2. Const member function. The first thing to mention about this concept is the Const object, just as a built-in type can define a const object (const int r=10;), and a user-defined type can also define a const object (const X px);), The compiler must ensure that the object cannot be changed within its lifecycle. If you define such a const object, then for all calls to the object that are not const member functions, the compiler will prohibit and error errors during compilation in order to guarantee the const attribute of the object. So if you want your member function to be able to operate on a const object, declare the function as a const member function.

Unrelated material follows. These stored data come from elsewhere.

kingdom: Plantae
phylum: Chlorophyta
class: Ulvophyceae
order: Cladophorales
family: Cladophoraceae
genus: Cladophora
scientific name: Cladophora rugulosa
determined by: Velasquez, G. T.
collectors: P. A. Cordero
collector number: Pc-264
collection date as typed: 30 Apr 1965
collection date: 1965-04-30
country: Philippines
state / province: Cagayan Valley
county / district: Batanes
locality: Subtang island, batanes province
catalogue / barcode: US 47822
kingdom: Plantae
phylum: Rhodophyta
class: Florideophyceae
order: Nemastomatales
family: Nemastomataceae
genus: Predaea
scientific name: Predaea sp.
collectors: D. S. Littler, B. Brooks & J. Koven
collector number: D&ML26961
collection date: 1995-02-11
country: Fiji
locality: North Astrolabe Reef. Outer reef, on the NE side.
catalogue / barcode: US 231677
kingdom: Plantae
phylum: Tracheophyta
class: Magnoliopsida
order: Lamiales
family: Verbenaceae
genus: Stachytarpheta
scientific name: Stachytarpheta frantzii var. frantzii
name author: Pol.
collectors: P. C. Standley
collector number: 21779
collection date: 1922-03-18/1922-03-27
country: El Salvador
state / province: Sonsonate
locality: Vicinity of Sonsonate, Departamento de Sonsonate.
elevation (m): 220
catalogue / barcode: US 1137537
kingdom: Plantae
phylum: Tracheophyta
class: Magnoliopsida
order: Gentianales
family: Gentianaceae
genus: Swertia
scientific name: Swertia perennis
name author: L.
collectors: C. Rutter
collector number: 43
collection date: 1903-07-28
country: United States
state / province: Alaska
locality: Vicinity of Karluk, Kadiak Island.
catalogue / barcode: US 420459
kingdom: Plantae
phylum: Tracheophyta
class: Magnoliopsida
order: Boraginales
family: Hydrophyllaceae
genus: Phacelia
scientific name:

If f () is a member function in a class, its declarations are as follows:
int f () const; The const is placed at the end of the function, and the compiler checks the function, and any attempt to change the member variable and invoke the non-const member function in this function is considered illegal
The construct and destructor of a * * class cannot be a const function.

The

3.       establishes a const member function, but still wants to use this function to change the data inside the object. Such a requirement will also be met frequently, especially in a harsh interview with the examiner. First of all, we have to understand the requirements of the examiner, because there are two ways to achieve, if the examiner asked not to change the original class of anything, just let you start from the current const member function, then you only use the aforementioned type cast method. The example is as follows:
//If there is a class called X, it has an INT member variable r, we need to ++r this r with a const member function f (), the code is as follows
void X::f () const
{  (const_ Cast<x*> (this))-> ++r; &NBSP}//The type cast through the this pointer implements

Another method is to use the keyword: mutable . If your member variable is defined this way:
mutable int R;
Then it tells the compiler that this member variable can be changed by a const member function. The compiler would not bother to examine him again.